Python Web Scraping

Creating My Own Dataset using BeautifulSoup (Web Scraping)

Description

The goal of this project is to create my own dataset using Web Scrapping, extracting Boston apartment rental data from the RentHop site and saving it into a CSV file.

I will follow 4 simple steps:

  1. Access Web Page
  2. Locate Specific Information
  3. Retrieve Data
  4. Save Data

Loading Libraries

import pandas as pd
import requests
from bs4 import BeautifulSoup

Verify that requests and BeautifulSoup are already installed. If not, the next steps are required to run the project code.

pip install beautifulsoup4
pip install requests

Accessing Web Page

I will use the library requests to access RentHop site.

r = requests.get('https://www.renthop.com/boston-ma/apartments-for-rent')
r.content

I am going to use BeautifulSoup to do the HTML parsing. I’ll create a BeautifulSoup object, and apply a filter to get the <div> tags in the code.

# Creating an instance of BeautifulSoup
soup = BeautifulSoup(r.content, "html5lib")
------------
(Exercise requirements)
[1] Decide whether each statement agrees with the web scraping walkthrough, and answer yes or no, quoting the deciding words from the walkthrough: (a) The scraped rental data is saved into a CSV file. (b) The BeautifulSoup object is created with the "lxml" parser. (c) The project is organized into five steps.
[2] Continue the web scraping walkthrough from its last line.
The entries after this point are separate material with no connection to the web scraping walkthrough.
------------
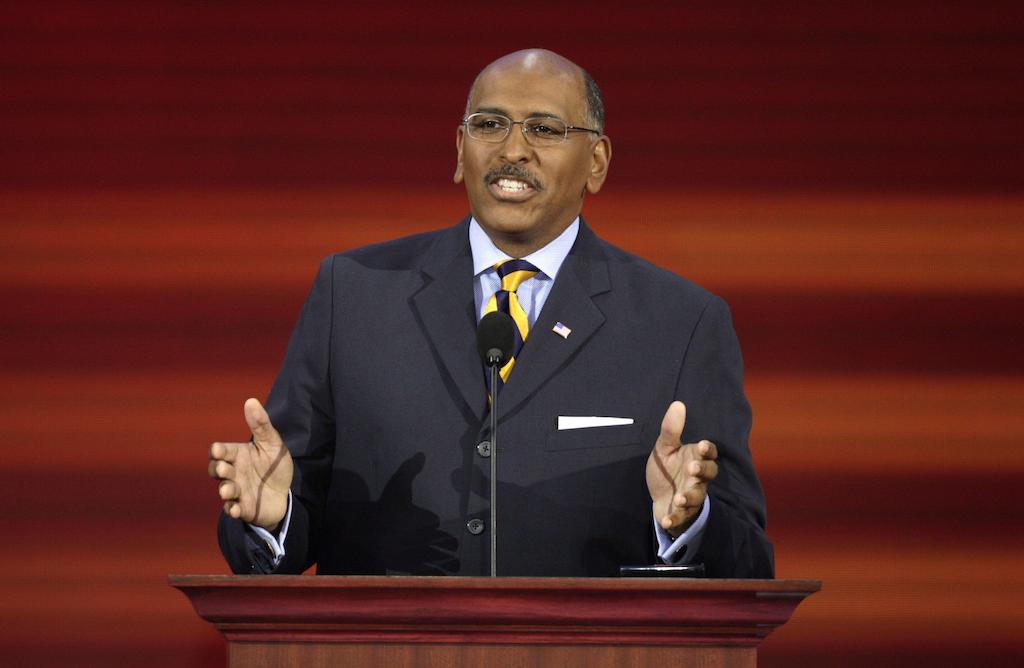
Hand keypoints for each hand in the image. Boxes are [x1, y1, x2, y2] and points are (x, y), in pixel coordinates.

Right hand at [208, 398, 292, 530]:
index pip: (221, 451)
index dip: (218, 451)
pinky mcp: (242, 507)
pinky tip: (236, 509)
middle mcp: (232, 472)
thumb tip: (251, 400)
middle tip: (223, 468)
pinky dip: (233, 510)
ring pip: (224, 490)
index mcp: (237, 454)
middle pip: (216, 469)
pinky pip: (232, 509)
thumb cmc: (275, 465)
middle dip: (217, 469)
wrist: (285, 492)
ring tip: (229, 490)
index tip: (218, 450)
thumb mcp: (272, 444)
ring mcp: (236, 490)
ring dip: (225, 490)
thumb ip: (261, 425)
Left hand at [645, 401, 718, 536]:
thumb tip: (678, 403)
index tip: (703, 446)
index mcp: (695, 459)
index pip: (709, 453)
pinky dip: (674, 519)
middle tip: (692, 467)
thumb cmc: (667, 470)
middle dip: (702, 470)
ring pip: (697, 497)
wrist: (660, 498)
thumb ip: (671, 430)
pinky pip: (681, 517)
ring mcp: (692, 496)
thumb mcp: (664, 449)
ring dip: (689, 497)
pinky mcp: (682, 513)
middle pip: (709, 474)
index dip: (708, 450)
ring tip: (680, 498)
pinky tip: (666, 520)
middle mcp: (698, 478)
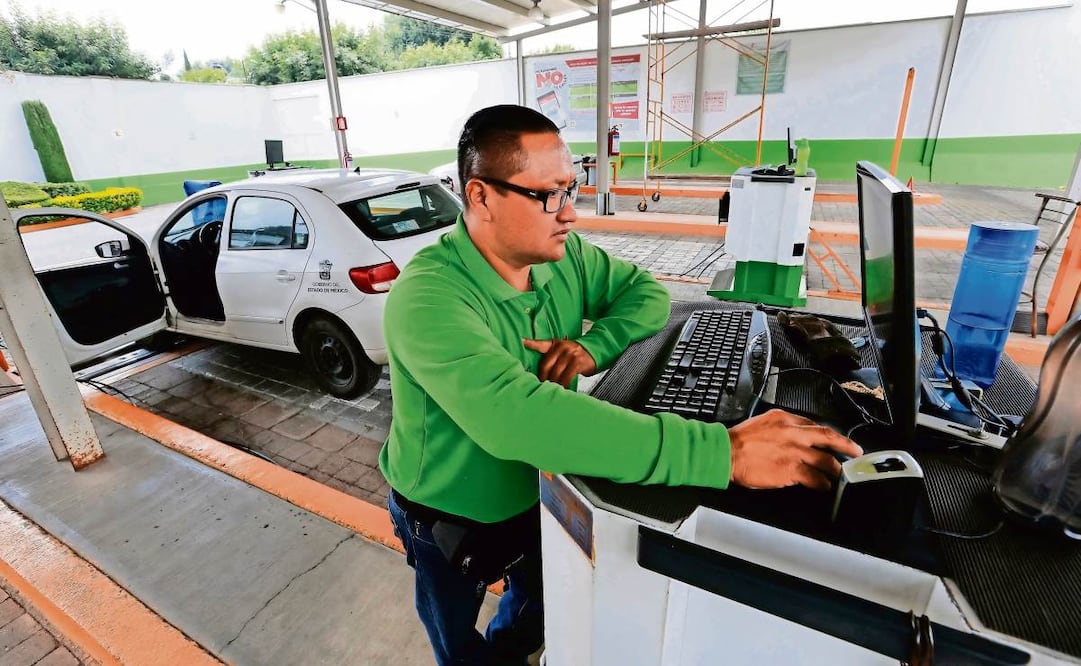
------------
(Answers to the exercises)
[1]
(a) Yes: "saving it into a CSV file"
(b) No: "soup = BeautifulSoup(r.content, "html5lib")"
(c) No: "I will follow 4 simple steps"

[2]
listing_divs = soup.select('div[class*=search-info]')
print(listing_divs)

Locate Specific Information

The reason for having all the <div> tags into my list listing_divs is because contains the listing data of 20 apartments. Now I should pull out the individual data points for each apartment.

These is the information I want to target:

  • URL of the listing
  • Address of the apartment
  • Neighborhood
  • Number of bedrooms
  • Number of bathrooms
# Retrieving data from one record

url = listing_divs[0].select('a[id*=title]')[0]['href']
address = listing_divs[0].select('a[id*=title]')[0].string
neighborhood = listing_divs[0].select('div[id*=hood]')[0].string.replace('\n','')

print(url)
print(address)
print(neighborhood)

Retrieving Data

To have data from more than 20 records, it is necessary to iterate on several pages. Using the Search option on the site, I got the below URL, it will help to navigate in different pages through the last parameter page.

https://www.renthop.com/search/boston-ma?min_price=0&max_price=50000&q=&sort=hopscore&search=0&page=0

Let’s create a simple code to generate the URLs from page 1 to 4:

url_prefix = "https://www.renthop.com/search/boston-ma?min_price=0&max_price=50000&q=&sort=hopscore&search=0&page="
page_number = 0

for url in range(4):
    target_page = url_prefix + str(page_number)
    print(target_page + '\n')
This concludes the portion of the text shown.